(RECORDS SUPPLIED)

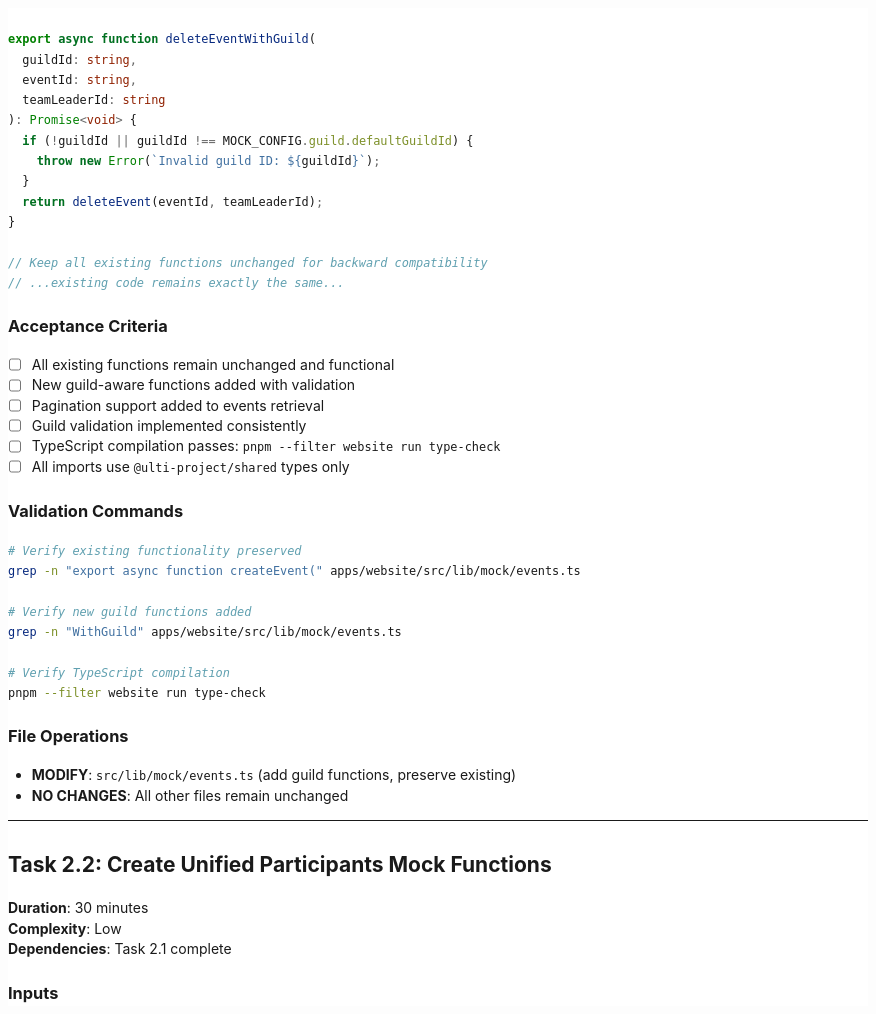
 ```typescript

export async function deleteEventWithGuild(
  guildId: string,
  eventId: string,
  teamLeaderId: string
): Promise<void> {
  if (!guildId || guildId !== MOCK_CONFIG.guild.defaultGuildId) {
    throw new Error(`Invalid guild ID: ${guildId}`);
  }
  return deleteEvent(eventId, teamLeaderId);
}

// Keep all existing functions unchanged for backward compatibility
// ...existing code remains exactly the same...
```

### Acceptance Criteria

- [ ] All existing functions remain unchanged and functional
- [ ] New guild-aware functions added with validation
- [ ] Pagination support added to events retrieval
- [ ] Guild validation implemented consistently
- [ ] TypeScript compilation passes: `pnpm --filter website run type-check`
- [ ] All imports use `@ulti-project/shared` types only

### Validation Commands

```bash
# Verify existing functionality preserved
grep -n "export async function createEvent(" apps/website/src/lib/mock/events.ts

# Verify new guild functions added
grep -n "WithGuild" apps/website/src/lib/mock/events.ts

# Verify TypeScript compilation
pnpm --filter website run type-check
```

### File Operations

- **MODIFY**: `src/lib/mock/events.ts` (add guild functions, preserve existing)
- **NO CHANGES**: All other files remain unchanged

---

## Task 2.2: Create Unified Participants Mock Functions

**Duration**: 30 minutes  
**Complexity**: Low  
**Dependencies**: Task 2.1 complete

### Inputs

(End RECORDS SUPPLIED)

EXERCISE :: Each line above should be returned exactly as it stands, minus any pictures.

REPLY TO THE TASK ::
 ```typescript

export async function deleteEventWithGuild(
  guildId: string,
  eventId: string,
  teamLeaderId: string
): Promise<void> {
  if (!guildId || guildId !== MOCK_CONFIG.guild.defaultGuildId) {
    throw new Error(`Invalid guild ID: ${guildId}`);
  }
  return deleteEvent(eventId, teamLeaderId);
}

// Keep all existing functions unchanged for backward compatibility
// ...existing code remains exactly the same...
```

### Acceptance Criteria

- [ ] All existing functions remain unchanged and functional
- [ ] New guild-aware functions added with validation
- [ ] Pagination support added to events retrieval
- [ ] Guild validation implemented consistently
- [ ] TypeScript compilation passes: `pnpm --filter website run type-check`
- [ ] All imports use `@ulti-project/shared` types only

### Validation Commands

```bash
# Verify existing functionality preserved
grep -n "export async function createEvent(" apps/website/src/lib/mock/events.ts

# Verify new guild functions added
grep -n "WithGuild" apps/website/src/lib/mock/events.ts

# Verify TypeScript compilation
pnpm --filter website run type-check
```

### File Operations

- **MODIFY**: `src/lib/mock/events.ts` (add guild functions, preserve existing)
- **NO CHANGES**: All other files remain unchanged

---

## Task 2.2: Create Unified Participants Mock Functions

**Duration**: 30 minutes  
**Complexity**: Low  
**Dependencies**: Task 2.1 complete

### Inputs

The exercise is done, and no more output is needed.